Valentine’s Day. I have many memories of Valentine’s Day and few of them are pleasant. I remember opening the traditional cardboard box of valentine cards, I usually got the superheroes or funny comics, and it was a painstaking, dilemma filled, gut wrenching, anguishing process to decide who got what valentine. Similar to the “War Room” of an NFL team during the draft, but filled with candy and hearts. And indecision.
Valentine’s Day. The day when you let someone else’s voice declare your interest, love, crush, warm gooey filling for some other person. A day when you competed not only to be the most desirable, but to offer the best candy, card, or other arrangement.
Valentine’s Day. I think it is Latin for stress.
Now it is different…but still stressful for me. My wife and I play it smart – we don’t “celebrate” it, We might take full advantage of the sale on candy the day after, but we don’t buy cards, flowers, or go out to dinner the day of. We don’t stress about the right gift or card.
This stress is different.
My daughter is now in school. One day she may be the one that some classmate is stressing over, or maybe, one day, she may be anguishing over the dilemma of how to present the cheap cards, that I allow her to buy, to her perceived hierarchy in class.
I’m not ready for this. I am too young for this stress. I’m not ready to deal with suitors. I have been, however, practicing the scene from Bad Boys II ( I can’t post it here as some of the language is questionable, and we are trying to keep it G rated for our audience), but Valentine’s Day has me thinking about how I am actually going to react.

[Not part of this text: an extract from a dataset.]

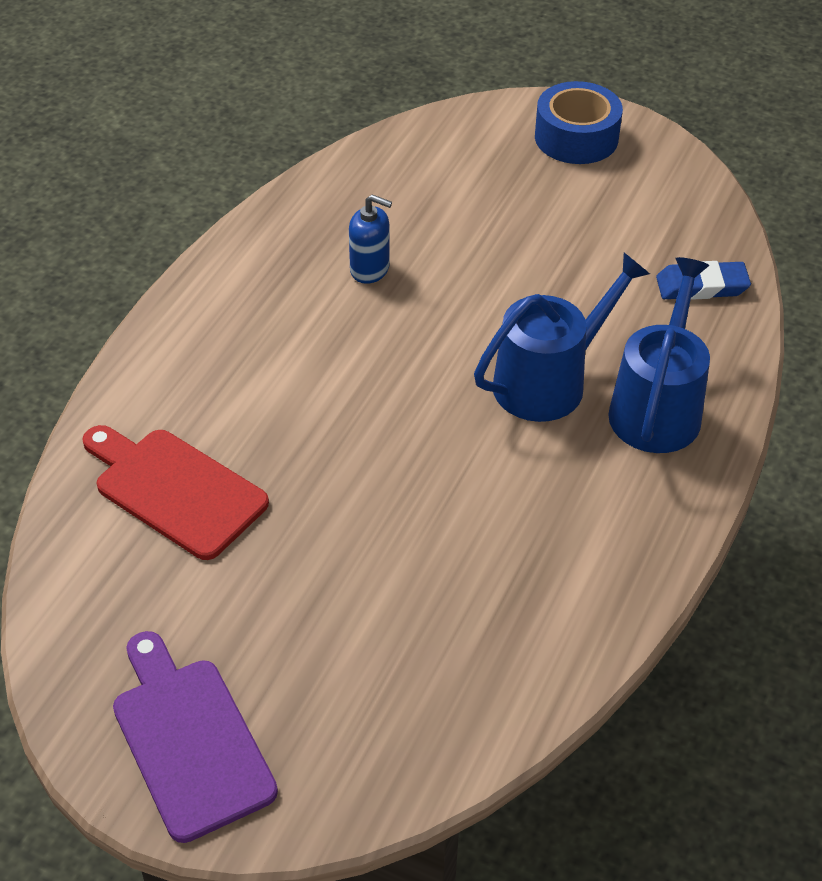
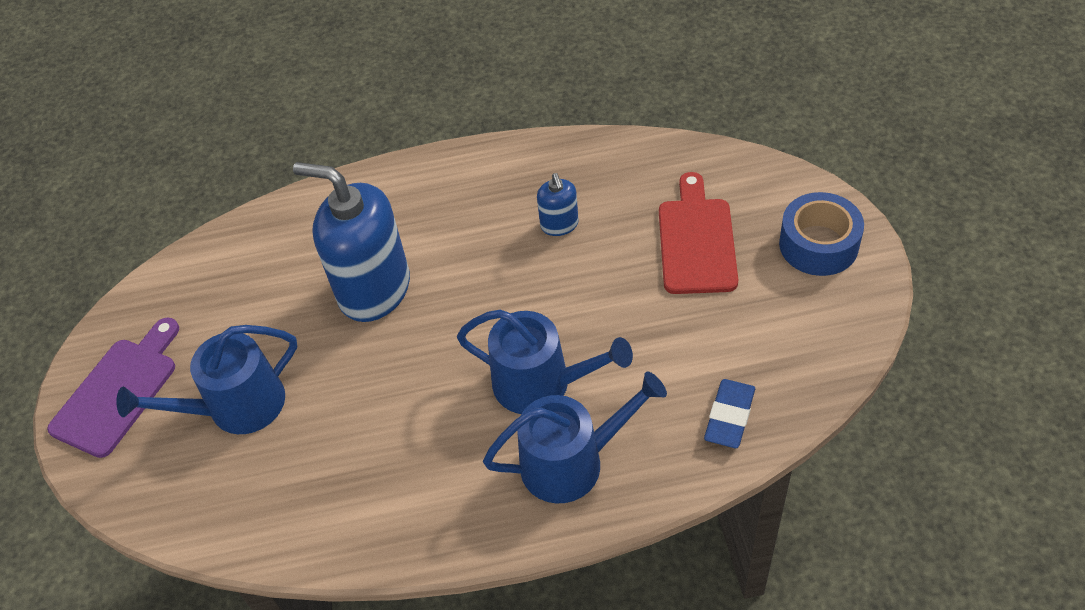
camera: 60 degrees right, 5 degrees up
red cutting board [82,425,269,560] -> red cutting board moved to [659,172,738,294]
blue eraser [656,261,751,300] -> blue eraser turned 60 degrees clockwise [704,379,755,448]
none -> blue watering can [116,325,298,434]
none -> blue soap dispenser [293,162,410,322]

Not just for my daughter, but my son as well. Their first real crushes, dates, times when they get their hearts broken, times they are on cloud nine.
I guess I am getting ahead of myself. Maybe it is the flashbacks of the “Yes, No, or Maybe” boxes that I diligently wrote on the back of my Spiderman cards (you know you did that too). Maybe it is a fear of not being ready.
Or maybe it is a fear that my time with my kids is not long enough – that eventually some crush will take them away from me.
For now, I am going to enjoy the fact that the best part of the day seemed to be that my daughter was excited that she had extra valentines left over. They were pink dog tag looking things with “Will you be my friend” handwritten (my wife’s penmanship) on the back. No “love”, no “like”, no “crush”, no “Yes, No Maybe”.
I guess Valentine’s Day is really as good or bad as we make it. I should probably stop worrying and enjoy the candy that will be on clearance on Saturday.
Happy Valentine’s Day from the Balcony Dads.